Example Python Snippet
import requests
def extract_roles(ad_text, category, api_endpoint, api_key):
payload = {
"text": ad_text,
"category": category
}
headers = {
"Authorization": f"Bearer {api_key}"
}
response = requests.post(api_endpoint, json=payload, headers=headers)
return response.json().get("extracted_roles", [])
# Usage
sample_text = "We are looking for a skilled gardener to maintain a local greenhouse."
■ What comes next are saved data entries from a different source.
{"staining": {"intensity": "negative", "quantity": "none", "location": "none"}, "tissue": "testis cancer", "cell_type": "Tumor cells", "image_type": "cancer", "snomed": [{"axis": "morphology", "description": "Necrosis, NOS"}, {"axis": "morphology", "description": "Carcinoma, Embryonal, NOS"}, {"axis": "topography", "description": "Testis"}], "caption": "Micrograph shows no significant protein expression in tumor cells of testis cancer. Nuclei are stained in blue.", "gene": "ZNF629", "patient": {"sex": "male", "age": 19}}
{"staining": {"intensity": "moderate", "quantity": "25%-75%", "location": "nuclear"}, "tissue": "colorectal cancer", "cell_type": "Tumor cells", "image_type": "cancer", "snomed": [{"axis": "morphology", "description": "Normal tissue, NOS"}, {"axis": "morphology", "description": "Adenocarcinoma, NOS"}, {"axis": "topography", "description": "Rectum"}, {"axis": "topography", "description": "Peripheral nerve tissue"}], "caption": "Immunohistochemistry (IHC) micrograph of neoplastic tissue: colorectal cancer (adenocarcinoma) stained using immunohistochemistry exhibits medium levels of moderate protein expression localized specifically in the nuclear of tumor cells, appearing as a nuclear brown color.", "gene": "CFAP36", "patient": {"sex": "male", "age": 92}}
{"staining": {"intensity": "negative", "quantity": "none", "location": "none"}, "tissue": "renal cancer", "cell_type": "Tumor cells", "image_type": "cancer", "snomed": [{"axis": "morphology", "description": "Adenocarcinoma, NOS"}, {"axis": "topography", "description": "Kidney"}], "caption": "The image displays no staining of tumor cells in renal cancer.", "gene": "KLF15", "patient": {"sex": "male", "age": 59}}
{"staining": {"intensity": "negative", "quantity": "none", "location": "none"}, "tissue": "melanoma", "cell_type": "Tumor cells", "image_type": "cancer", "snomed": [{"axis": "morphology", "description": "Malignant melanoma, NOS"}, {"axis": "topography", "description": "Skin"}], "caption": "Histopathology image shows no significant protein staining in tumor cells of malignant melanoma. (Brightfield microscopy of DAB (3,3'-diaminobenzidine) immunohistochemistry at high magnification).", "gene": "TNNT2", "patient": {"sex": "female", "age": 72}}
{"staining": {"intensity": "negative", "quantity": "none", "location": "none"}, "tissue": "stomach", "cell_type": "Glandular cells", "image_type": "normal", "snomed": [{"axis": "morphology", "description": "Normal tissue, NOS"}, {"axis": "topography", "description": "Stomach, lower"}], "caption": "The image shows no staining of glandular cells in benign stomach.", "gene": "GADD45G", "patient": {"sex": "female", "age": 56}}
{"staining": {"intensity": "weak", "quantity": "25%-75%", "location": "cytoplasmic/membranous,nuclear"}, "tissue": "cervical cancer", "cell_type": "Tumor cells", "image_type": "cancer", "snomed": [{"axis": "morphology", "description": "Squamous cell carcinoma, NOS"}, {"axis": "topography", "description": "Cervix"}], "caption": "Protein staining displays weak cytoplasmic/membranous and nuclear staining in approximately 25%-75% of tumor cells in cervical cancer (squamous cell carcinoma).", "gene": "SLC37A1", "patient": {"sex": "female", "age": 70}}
roles = extract_roles(sample_text, "Agriculture_and_Gardening", "https://model-api/v1/extract", "my_api_key")
print(roles)
This code snippet shows a simple function that posts job ad text and category information to a role-extraction API.
Follow-up question 1
How would you handle ads that contain multiple potential job roles in a single listing?
Answer and Explanation
Many ads describe multiple tasks. If the model returns multiple valid roles, the pipeline can store all of them, tagged as secondary or primary based on text frequency or semantic relevance. One approach is to instruct the LLM to highlight the most central role first, then list any additional roles. The indexing system supports multi-role tags to ensure that even partial matches surface in user searches.
Follow-up question 2
How would you prevent or handle hallucinations by a generative AI model that might output job roles not present in the ad text?
Answer and Explanation
A role extraction prompt can emphasize the need to output only roles directly stated or implied in the text. Additional guardrail checks include verifying each extracted role against known keywords or patterns. If the result does not align with the text, the system can discard it or flag it for human review. A final rule-based filter might check that the text contains terms indicating a specific role before trusting the model’s output.
Follow-up question 3
How would you incorporate search ranking adjustments for standardized job roles?
Answer and Explanation
The existing ranking mechanism might be updated so that exact matches in standardized roles get higher priority. If a user searches for “gardener,” listings with the “gardener” role are surfaced first. The final rank still considers other factors like location and relevance. An A/B test can compare the new approach vs the old approach. The system tracks search extensions (like when a user modifies their query) and successful events (like a user clicking on or applying to a listing). Improvement in these metrics indicates the success of the role-based ranking.
Follow-up question 4
What strategies would you use to ensure the system adapts to changes in the taxonomy?
Answer and Explanation
A change-detection step tracks modifications in the category structure. This triggers a partial or full regeneration of the role taxonomy. The pipeline re-analyzes sample ads for the newly created or modified categories and updates the LLM prompts. Stored roles in the search index may need re-verification to prevent inconsistencies. This process requires minimal downtime because the system handles old and new taxonomies in parallel, preserving stable search results for users.
Follow-up question 5
How would you decide whether to continue using a managed AI service or transition to a self-hosted language model?
Answer and Explanation
The choice depends on costs, latency requirements, and data governance. If usage volume grows large, hosting an open-source model fine-tuned for job-role extraction becomes more affordable. A self-hosted setup also enables deeper customizations and direct control over data. It requires infrastructure, teams with ML deployment skills, and additional engineering. A pilot project with the managed service clarifies performance, cost, and user impact metrics. A break-even analysis reveals when self-hosting might become cost-effective.